— Short task —
Revise the lines below so that every occurrence of "collector number" reads "collection number", and leave all other text unchanged.

>>>

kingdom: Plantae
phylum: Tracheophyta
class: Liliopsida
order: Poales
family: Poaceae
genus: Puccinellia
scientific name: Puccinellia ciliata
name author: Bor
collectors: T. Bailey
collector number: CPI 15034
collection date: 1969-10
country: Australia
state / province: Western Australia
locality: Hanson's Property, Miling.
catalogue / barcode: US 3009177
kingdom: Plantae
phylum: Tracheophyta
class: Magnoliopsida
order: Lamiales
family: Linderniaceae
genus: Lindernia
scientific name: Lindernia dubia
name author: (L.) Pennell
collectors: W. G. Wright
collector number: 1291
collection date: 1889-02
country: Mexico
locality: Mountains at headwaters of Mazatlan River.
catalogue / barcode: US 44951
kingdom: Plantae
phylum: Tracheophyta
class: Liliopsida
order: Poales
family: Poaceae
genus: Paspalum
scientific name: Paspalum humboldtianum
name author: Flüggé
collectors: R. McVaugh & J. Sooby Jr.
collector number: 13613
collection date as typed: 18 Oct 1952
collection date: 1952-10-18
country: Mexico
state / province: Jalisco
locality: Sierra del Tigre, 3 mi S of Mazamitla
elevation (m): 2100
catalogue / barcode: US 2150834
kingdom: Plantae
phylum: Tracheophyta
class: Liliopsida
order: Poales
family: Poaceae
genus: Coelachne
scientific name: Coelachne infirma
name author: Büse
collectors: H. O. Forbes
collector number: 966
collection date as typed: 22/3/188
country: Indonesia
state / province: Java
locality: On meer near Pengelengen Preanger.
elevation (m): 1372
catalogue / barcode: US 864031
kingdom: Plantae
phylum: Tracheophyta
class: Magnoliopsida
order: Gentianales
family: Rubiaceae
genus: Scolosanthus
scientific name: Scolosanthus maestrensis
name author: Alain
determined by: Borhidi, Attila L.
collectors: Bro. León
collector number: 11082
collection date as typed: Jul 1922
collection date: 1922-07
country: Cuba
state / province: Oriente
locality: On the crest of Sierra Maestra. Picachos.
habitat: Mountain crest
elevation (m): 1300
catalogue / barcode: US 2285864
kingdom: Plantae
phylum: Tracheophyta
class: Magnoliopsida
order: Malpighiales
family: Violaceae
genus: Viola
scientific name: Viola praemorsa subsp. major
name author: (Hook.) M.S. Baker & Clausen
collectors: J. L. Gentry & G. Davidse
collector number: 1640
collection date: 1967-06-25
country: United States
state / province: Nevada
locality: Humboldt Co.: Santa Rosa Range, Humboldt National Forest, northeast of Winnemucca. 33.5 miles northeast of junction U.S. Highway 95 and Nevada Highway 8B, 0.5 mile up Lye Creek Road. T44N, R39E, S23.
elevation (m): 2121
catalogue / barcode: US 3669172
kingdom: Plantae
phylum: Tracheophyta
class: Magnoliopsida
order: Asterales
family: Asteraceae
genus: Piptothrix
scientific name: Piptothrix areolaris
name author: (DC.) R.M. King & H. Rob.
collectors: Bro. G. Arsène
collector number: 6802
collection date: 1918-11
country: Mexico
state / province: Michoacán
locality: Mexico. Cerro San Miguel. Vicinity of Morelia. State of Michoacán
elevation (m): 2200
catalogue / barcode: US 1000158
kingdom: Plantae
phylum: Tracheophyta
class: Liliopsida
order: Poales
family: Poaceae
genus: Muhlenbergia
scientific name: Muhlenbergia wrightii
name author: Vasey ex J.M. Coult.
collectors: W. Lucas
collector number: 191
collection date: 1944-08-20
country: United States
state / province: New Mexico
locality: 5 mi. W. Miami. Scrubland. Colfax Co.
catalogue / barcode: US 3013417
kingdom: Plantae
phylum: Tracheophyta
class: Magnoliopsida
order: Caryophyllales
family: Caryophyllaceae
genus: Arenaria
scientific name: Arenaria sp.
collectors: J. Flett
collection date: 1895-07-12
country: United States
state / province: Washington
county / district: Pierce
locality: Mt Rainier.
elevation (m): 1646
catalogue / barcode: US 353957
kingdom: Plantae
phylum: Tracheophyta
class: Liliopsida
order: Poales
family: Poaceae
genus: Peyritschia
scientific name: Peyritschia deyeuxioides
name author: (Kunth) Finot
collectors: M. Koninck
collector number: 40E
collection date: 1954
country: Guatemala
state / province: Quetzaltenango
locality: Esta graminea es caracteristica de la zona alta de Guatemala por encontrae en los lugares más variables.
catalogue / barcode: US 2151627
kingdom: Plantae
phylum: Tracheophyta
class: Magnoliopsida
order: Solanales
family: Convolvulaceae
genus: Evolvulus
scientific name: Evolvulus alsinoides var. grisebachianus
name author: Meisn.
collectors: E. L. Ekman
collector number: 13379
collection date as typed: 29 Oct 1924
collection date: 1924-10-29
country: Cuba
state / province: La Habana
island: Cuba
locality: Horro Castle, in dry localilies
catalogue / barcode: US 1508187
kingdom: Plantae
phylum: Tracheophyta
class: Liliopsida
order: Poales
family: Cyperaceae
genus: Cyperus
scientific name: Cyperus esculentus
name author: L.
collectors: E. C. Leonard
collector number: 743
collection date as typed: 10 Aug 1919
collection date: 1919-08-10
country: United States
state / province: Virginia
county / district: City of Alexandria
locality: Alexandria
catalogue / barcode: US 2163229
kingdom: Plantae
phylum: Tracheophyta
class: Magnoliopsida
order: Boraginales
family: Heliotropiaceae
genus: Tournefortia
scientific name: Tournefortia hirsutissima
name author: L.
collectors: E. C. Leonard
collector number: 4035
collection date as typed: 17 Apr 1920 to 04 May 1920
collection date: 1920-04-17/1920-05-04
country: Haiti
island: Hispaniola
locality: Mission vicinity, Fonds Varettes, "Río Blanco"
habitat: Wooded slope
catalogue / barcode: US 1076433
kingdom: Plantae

<<<

— Solved problem —
kingdom: Plantae
phylum: Tracheophyta
class: Liliopsida
order: Poales
family: Poaceae
genus: Puccinellia
scientific name: Puccinellia ciliata
name author: Bor
collectors: T. Bailey
collection number: CPI 15034
collection date: 1969-10
country: Australia
state / province: Western Australia
locality: Hanson's Property, Miling.
catalogue / barcode: US 3009177
kingdom: Plantae
phylum: Tracheophyta
class: Magnoliopsida
order: Lamiales
family: Linderniaceae
genus: Lindernia
scientific name: Lindernia dubia
name author: (L.) Pennell
collectors: W. G. Wright
collection number: 1291
collection date: 1889-02
country: Mexico
locality: Mountains at headwaters of Mazatlan River.
catalogue / barcode: US 44951
kingdom: Plantae
phylum: Tracheophyta
class: Liliopsida
order: Poales
family: Poaceae
genus: Paspalum
scientific name: Paspalum humboldtianum
name author: Flüggé
collectors: R. McVaugh & J. Sooby Jr.
collection number: 13613
collection date as typed: 18 Oct 1952
collection date: 1952-10-18
country: Mexico
state / province: Jalisco
locality: Sierra del Tigre, 3 mi S of Mazamitla
elevation (m): 2100
catalogue / barcode: US 2150834
kingdom: Plantae
phylum: Tracheophyta
class: Liliopsida
order: Poales
family: Poaceae
genus: Coelachne
scientific name: Coelachne infirma
name author: Büse
collectors: H. O. Forbes
collection number: 966
collection date as typed: 22/3/188
country: Indonesia
state / province: Java
locality: On meer near Pengelengen Preanger.
elevation (m): 1372
catalogue / barcode: US 864031
kingdom: Plantae
phylum: Tracheophyta
class: Magnoliopsida
order: Gentianales
family: Rubiaceae
genus: Scolosanthus
scientific name: Scolosanthus maestrensis
name author: Alain
determined by: Borhidi, Attila L.
collectors: Bro. León
collection number: 11082
collection date as typed: Jul 1922
collection date: 1922-07
country: Cuba
state / province: Oriente
locality: On the crest of Sierra Maestra. Picachos.
habitat: Mountain crest
elevation (m): 1300
catalogue / barcode: US 2285864
kingdom: Plantae
phylum: Tracheophyta
class: Magnoliopsida
order: Malpighiales
family: Violaceae
genus: Viola
scientific name: Viola praemorsa subsp. major
name author: (Hook.) M.S. Baker & Clausen
collectors: J. L. Gentry & G. Davidse
collection number: 1640
collection date: 1967-06-25
country: United States
state / province: Nevada
locality: Humboldt Co.: Santa Rosa Range, Humboldt National Forest, northeast of Winnemucca. 33.5 miles northeast of junction U.S. Highway 95 and Nevada Highway 8B, 0.5 mile up Lye Creek Road. T44N, R39E, S23.
elevation (m): 2121
catalogue / barcode: US 3669172
kingdom: Plantae
phylum: Tracheophyta
class: Magnoliopsida
order: Asterales
family: Asteraceae
genus: Piptothrix
scientific name: Piptothrix areolaris
name author: (DC.) R.M. King & H. Rob.
collectors: Bro. G. Arsène
collection number: 6802
collection date: 1918-11
country: Mexico
state / province: Michoacán
locality: Mexico. Cerro San Miguel. Vicinity of Morelia. State of Michoacán
elevation (m): 2200
catalogue / barcode: US 1000158
kingdom: Plantae
phylum: Tracheophyta
class: Liliopsida
order: Poales
family: Poaceae
genus: Muhlenbergia
scientific name: Muhlenbergia wrightii
name author: Vasey ex J.M. Coult.
collectors: W. Lucas
collection number: 191
collection date: 1944-08-20
country: United States
state / province: New Mexico
locality: 5 mi. W. Miami. Scrubland. Colfax Co.
catalogue / barcode: US 3013417
kingdom: Plantae
phylum: Tracheophyta
class: Magnoliopsida
order: Caryophyllales
family: Caryophyllaceae
genus: Arenaria
scientific name: Arenaria sp.
collectors: J. Flett
collection date: 1895-07-12
country: United States
state / province: Washington
county / district: Pierce
locality: Mt Rainier.
elevation (m): 1646
catalogue / barcode: US 353957
kingdom: Plantae
phylum: Tracheophyta
class: Liliopsida
order: Poales
family: Poaceae
genus: Peyritschia
scientific name: Peyritschia deyeuxioides
name author: (Kunth) Finot
collectors: M. Koninck
collection number: 40E
collection date: 1954
country: Guatemala
state / province: Quetzaltenango
locality: Esta graminea es caracteristica de la zona alta de Guatemala por encontrae en los lugares más variables.
catalogue / barcode: US 2151627
kingdom: Plantae
phylum: Tracheophyta
class: Magnoliopsida
order: Solanales
family: Convolvulaceae
genus: Evolvulus
scientific name: Evolvulus alsinoides var. grisebachianus
name author: Meisn.
collectors: E. L. Ekman
collection number: 13379
collection date as typed: 29 Oct 1924
collection date: 1924-10-29
country: Cuba
state / province: La Habana
island: Cuba
locality: Horro Castle, in dry localilies
catalogue / barcode: US 1508187
kingdom: Plantae
phylum: Tracheophyta
class: Liliopsida
order: Poales
family: Cyperaceae
genus: Cyperus
scientific name: Cyperus esculentus
name author: L.
collectors: E. C. Leonard
collection number: 743
collection date as typed: 10 Aug 1919
collection date: 1919-08-10
country: United States
state / province: Virginia
county / district: City of Alexandria
locality: Alexandria
catalogue / barcode: US 2163229
kingdom: Plantae
phylum: Tracheophyta
class: Magnoliopsida
order: Boraginales
family: Heliotropiaceae
genus: Tournefortia
scientific name: Tournefortia hirsutissima
name author: L.
collectors: E. C. Leonard
collection number: 4035
collection date as typed: 17 Apr 1920 to 04 May 1920
collection date: 1920-04-17/1920-05-04
country: Haiti
island: Hispaniola
locality: Mission vicinity, Fonds Varettes, "Río Blanco"
habitat: Wooded slope
catalogue / barcode: US 1076433
kingdom: Plantae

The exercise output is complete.